* _Task instructions_: Going down the data below, set down exactly the line with "Performance Mode)和电池状态时的电池优化模式(Battery Optimized" and each line after it through the line with "注：如果忘记此密码则无法破解，若硬盘上无十分重要的文件，请慎用。"; no other lines.
Input records below:
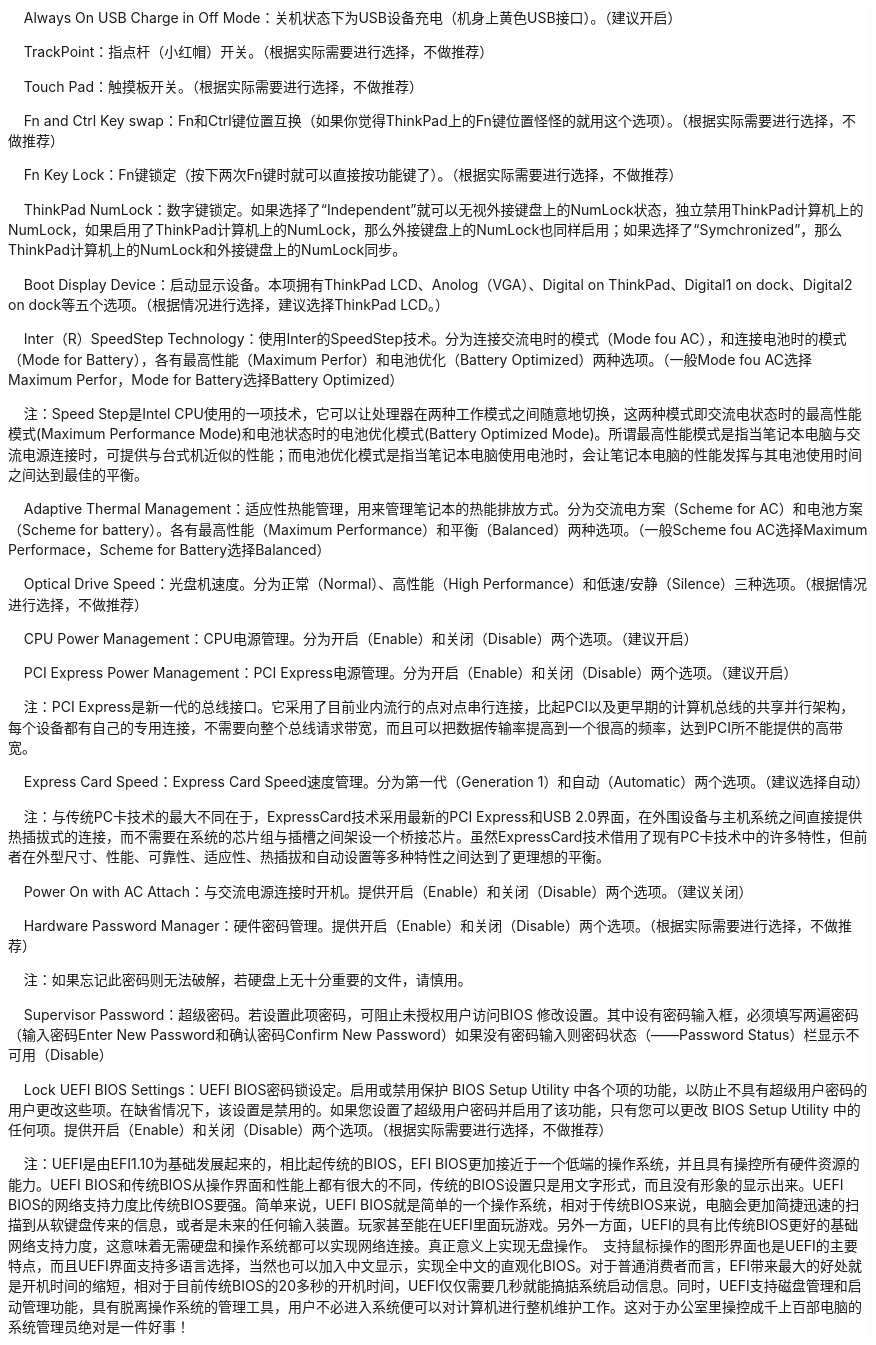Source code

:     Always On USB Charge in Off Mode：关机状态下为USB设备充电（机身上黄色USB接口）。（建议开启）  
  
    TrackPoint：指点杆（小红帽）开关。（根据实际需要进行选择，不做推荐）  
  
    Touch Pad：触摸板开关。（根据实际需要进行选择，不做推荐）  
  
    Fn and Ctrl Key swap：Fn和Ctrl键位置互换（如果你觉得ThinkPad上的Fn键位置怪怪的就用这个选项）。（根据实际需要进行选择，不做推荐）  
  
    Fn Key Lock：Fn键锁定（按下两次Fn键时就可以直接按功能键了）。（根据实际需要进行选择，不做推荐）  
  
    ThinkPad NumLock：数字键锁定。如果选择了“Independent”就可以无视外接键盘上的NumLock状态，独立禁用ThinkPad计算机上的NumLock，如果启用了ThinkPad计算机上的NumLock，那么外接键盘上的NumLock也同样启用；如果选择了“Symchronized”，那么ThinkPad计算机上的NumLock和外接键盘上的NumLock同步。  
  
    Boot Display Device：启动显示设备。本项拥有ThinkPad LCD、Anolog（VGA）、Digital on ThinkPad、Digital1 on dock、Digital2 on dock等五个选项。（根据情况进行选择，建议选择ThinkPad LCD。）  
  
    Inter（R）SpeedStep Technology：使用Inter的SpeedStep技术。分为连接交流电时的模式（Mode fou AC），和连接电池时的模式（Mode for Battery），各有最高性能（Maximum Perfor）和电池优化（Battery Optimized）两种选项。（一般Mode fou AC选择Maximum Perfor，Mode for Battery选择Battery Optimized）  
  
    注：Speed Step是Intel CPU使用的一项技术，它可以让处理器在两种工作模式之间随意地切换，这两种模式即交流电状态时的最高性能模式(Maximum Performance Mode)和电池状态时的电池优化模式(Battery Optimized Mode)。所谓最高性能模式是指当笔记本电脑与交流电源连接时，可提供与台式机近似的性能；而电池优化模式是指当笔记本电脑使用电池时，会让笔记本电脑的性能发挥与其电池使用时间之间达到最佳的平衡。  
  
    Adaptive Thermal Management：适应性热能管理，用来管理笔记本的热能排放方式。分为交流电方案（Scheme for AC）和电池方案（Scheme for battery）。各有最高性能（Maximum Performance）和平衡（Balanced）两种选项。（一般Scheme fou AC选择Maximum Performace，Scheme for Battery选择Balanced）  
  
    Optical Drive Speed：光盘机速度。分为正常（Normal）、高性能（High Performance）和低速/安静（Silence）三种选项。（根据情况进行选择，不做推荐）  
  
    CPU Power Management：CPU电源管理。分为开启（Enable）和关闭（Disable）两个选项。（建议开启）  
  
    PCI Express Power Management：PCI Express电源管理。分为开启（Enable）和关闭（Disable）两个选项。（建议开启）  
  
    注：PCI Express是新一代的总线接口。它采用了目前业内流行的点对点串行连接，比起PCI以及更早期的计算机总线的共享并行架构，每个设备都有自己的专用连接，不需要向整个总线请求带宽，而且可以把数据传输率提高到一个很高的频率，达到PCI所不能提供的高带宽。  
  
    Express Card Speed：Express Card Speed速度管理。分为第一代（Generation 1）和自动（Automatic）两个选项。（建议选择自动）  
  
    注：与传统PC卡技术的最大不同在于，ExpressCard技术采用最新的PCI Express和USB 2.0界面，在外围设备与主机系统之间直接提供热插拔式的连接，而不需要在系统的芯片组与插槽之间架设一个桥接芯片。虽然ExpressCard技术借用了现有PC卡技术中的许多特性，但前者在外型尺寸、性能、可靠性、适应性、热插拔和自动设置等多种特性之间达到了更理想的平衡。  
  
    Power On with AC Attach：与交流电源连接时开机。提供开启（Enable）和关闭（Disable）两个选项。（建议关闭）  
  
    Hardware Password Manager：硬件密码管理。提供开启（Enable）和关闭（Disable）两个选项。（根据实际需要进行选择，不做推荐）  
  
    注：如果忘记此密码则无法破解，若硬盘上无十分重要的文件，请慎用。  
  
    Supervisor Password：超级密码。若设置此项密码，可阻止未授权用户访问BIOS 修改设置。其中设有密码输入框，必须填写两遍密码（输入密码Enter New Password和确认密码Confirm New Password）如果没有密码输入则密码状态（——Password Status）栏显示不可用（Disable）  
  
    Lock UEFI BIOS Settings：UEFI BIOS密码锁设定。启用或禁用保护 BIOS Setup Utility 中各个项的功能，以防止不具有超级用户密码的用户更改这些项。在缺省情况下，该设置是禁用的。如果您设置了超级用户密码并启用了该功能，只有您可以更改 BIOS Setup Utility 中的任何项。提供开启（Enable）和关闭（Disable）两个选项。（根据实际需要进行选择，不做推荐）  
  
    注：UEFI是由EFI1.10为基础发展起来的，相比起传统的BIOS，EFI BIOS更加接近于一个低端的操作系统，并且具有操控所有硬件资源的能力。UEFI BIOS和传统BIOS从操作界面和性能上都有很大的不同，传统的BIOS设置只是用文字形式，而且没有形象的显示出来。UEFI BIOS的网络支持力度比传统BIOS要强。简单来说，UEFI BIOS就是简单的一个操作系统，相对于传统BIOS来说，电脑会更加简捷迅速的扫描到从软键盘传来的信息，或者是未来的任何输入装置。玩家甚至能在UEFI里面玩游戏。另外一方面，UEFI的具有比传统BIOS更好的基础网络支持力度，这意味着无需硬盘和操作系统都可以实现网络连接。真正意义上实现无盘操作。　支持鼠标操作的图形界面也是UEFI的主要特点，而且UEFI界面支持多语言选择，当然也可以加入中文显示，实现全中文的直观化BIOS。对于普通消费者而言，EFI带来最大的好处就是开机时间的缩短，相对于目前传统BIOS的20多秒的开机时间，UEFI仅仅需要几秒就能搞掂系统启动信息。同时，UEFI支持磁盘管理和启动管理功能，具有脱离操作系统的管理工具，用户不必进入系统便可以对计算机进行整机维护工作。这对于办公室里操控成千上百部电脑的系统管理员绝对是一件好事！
End of Input records.
Input records below:
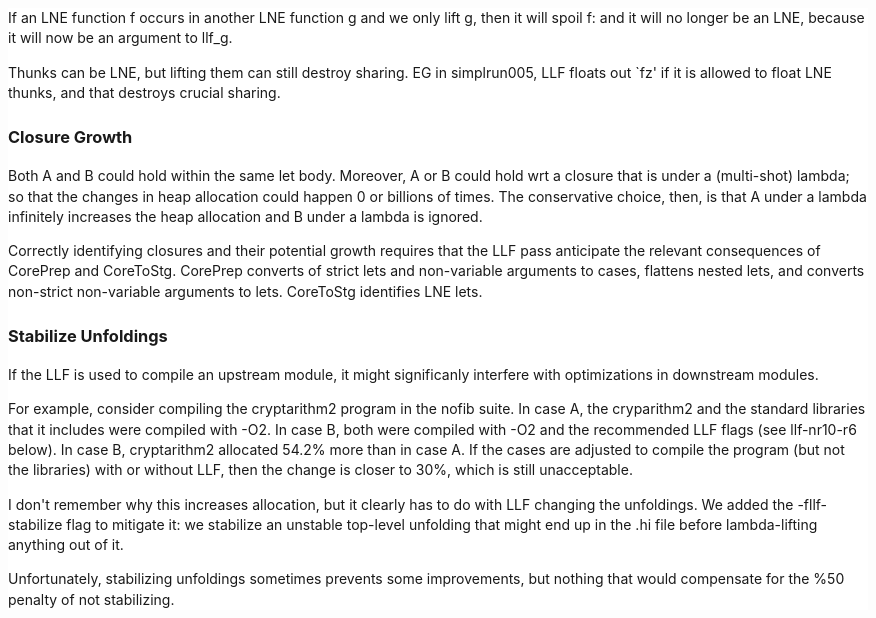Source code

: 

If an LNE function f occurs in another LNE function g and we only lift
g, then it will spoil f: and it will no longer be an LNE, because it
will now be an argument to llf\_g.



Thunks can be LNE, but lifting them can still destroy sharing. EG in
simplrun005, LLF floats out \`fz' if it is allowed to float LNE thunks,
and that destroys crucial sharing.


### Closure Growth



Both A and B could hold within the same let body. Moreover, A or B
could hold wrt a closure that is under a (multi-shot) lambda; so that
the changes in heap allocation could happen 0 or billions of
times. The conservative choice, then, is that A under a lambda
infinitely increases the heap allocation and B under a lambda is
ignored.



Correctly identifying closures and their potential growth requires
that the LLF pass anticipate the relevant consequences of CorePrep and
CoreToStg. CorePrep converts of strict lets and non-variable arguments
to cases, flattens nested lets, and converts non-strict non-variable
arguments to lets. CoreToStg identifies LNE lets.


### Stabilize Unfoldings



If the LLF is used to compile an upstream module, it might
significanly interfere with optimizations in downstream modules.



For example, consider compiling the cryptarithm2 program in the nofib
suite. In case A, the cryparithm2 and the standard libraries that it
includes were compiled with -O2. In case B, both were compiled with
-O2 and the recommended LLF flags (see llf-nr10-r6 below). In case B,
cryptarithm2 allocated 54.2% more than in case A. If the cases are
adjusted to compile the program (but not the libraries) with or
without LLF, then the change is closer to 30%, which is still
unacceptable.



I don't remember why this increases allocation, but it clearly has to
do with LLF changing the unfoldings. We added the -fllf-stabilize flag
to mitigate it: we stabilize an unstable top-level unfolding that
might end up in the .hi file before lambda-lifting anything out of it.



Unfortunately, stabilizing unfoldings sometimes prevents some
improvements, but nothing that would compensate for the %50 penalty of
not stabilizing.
End of Input records.
* _Solution to the problem_:
    注：Speed Step是Intel CPU使用的一项技术，它可以让处理器在两种工作模式之间随意地切换，这两种模式即交流电状态时的最高性能模式(Maximum Performance Mode)和电池状态时的电池优化模式(Battery Optimized Mode)。所谓最高性能模式是指当笔记本电脑与交流电源连接时，可提供与台式机近似的性能；而电池优化模式是指当笔记本电脑使用电池时，会让笔记本电脑的性能发挥与其电池使用时间之间达到最佳的平衡。  
  
    Adaptive Thermal Management：适应性热能管理，用来管理笔记本的热能排放方式。分为交流电方案（Scheme for AC）和电池方案（Scheme for battery）。各有最高性能（Maximum Performance）和平衡（Balanced）两种选项。（一般Scheme fou AC选择Maximum Performace，Scheme for Battery选择Balanced）  
  
    Optical Drive Speed：光盘机速度。分为正常（Normal）、高性能（High Performance）和低速/安静（Silence）三种选项。（根据情况进行选择，不做推荐）  
  
    CPU Power Management：CPU电源管理。分为开启（Enable）和关闭（Disable）两个选项。（建议开启）  
  
    PCI Express Power Management：PCI Express电源管理。分为开启（Enable）和关闭（Disable）两个选项。（建议开启）  
  
    注：PCI Express是新一代的总线接口。它采用了目前业内流行的点对点串行连接，比起PCI以及更早期的计算机总线的共享并行架构，每个设备都有自己的专用连接，不需要向整个总线请求带宽，而且可以把数据传输率提高到一个很高的频率，达到PCI所不能提供的高带宽。  
  
    Express Card Speed：Express Card Speed速度管理。分为第一代（Generation 1）和自动（Automatic）两个选项。（建议选择自动）  
  
    注：与传统PC卡技术的最大不同在于，ExpressCard技术采用最新的PCI Express和USB 2.0界面，在外围设备与主机系统之间直接提供热插拔式的连接，而不需要在系统的芯片组与插槽之间架设一个桥接芯片。虽然ExpressCard技术借用了现有PC卡技术中的许多特性，但前者在外型尺寸、性能、可靠性、适应性、热插拔和自动设置等多种特性之间达到了更理想的平衡。  
  
    Power On with AC Attach：与交流电源连接时开机。提供开启（Enable）和关闭（Disable）两个选项。（建议关闭）  
  
    Hardware Password Manager：硬件密码管理。提供开启（Enable）和关闭（Disable）两个选项。（根据实际需要进行选择，不做推荐）  
  
    注：如果忘记此密码则无法破解，若硬盘上无十分重要的文件，请慎用。  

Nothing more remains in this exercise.